Eskom alludes that their power stations are operating at capacity and are burning coal at a rate that is unsustainable, so what can be done to reduce the rate that Eskom is burning coal? What is Eskom currently doing to encourage South African citizens and private industries to participate in making their environment more energy efficient?
Eskom is currently rolling out the Solar Water Heating programme whereby Eskom provides a rebate to customers who purchase and install their Solar Water Heater. The aim of this programme is to reduce house hold energy consumption by replacing conventional Geysers – that consume a large amount of electricity – with efficient Solar Water Heaters. The question on everybody’s mind is: what is Eskom doing to reel in the private sector (intensive energy consumers) and get them to participate in becoming energy efficient?

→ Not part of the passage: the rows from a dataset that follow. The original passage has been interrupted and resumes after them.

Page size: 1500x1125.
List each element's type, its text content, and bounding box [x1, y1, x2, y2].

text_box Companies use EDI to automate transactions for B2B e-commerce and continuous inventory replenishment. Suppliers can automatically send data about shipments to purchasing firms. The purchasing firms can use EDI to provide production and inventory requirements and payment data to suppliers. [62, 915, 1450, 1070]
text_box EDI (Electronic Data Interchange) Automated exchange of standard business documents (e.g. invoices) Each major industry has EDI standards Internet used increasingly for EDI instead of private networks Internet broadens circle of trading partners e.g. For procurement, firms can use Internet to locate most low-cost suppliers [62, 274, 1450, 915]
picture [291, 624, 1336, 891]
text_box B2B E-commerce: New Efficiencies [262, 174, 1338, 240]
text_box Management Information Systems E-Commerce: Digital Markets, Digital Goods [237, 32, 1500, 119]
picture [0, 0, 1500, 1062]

Eskom has implemented the Integrated Demand Management (IDM) Standard Product and Standard Offer Programme which provides a rebate to clients who invest in making their environment more energy efficient by replacing current technology with Eskom approved energy efficient technology. However, some players in the private sector are reluctant to participate in programme as they may view the Standard Offer Programme as exclusionary because you only qualify for the programme if you are able to generate a saving of 50KW or they may find that the rate offered per KW saved as not alluring enough to justify the CAPEX required to make their building(s) more energy efficient. Is Eskom’s IDM Standard Offer Programme an incentive good enough to reel in the private sector or can Eskom explore alternative options prior to resorting to yet another tariff hike?
It is important to acknowledge that there is an energy crisis within South Africa and that all South Africans should make energy efficiency a priority. However, in order to achieve this it is essential for Eskom to propose tailored solutions that will encourage all consumers (from large customers to domestic customers) to make their environment energy efficient.
This is not a crisis that can be addressed through advertising campaigns; it is a crisis that needs to be addressed by educating the market, forming strategic partnerships and by forming industry tailored incentives that are not exclusionary. This can only be achieved through a partnership between the public and private sector.
A public private partnership would play a significant role in ensuring that the private industries come to the party on being energy efficient. This can be done by informing participants in the private industry that companies such as GenSave offer free energy audits and also the fund the CAPEX required to make a client’s building(s) more energy efficient, at no cost to the landlord. This approach goes a long way in ensuring that buy-in is received from the private industry and is a big step in reducing South Africa’s energy consumption.
We believe that Eskom should allow companies that generate a saving of less than 50KW to participate in the IDM Standard Offer Programme or allow ESCO’s to aggregate a number of buildings under one client, in order to participate in the programme.
In order to execute the Solar Water Heating programme Eskom needs to recruit, train and employ youth who will ensure that the targets set by Eskom are met. We believe that a public private partnership would be mutually beneficial as we could address unemployment by training and employing youth and address South Africa’s energy crisis at the same time.
While Eskom is an important partner we believe that certain policies would need to be reviewed and discussed. We would be willing to discuss and derive a solution that would benefit South Africa socially, economically and environmentally.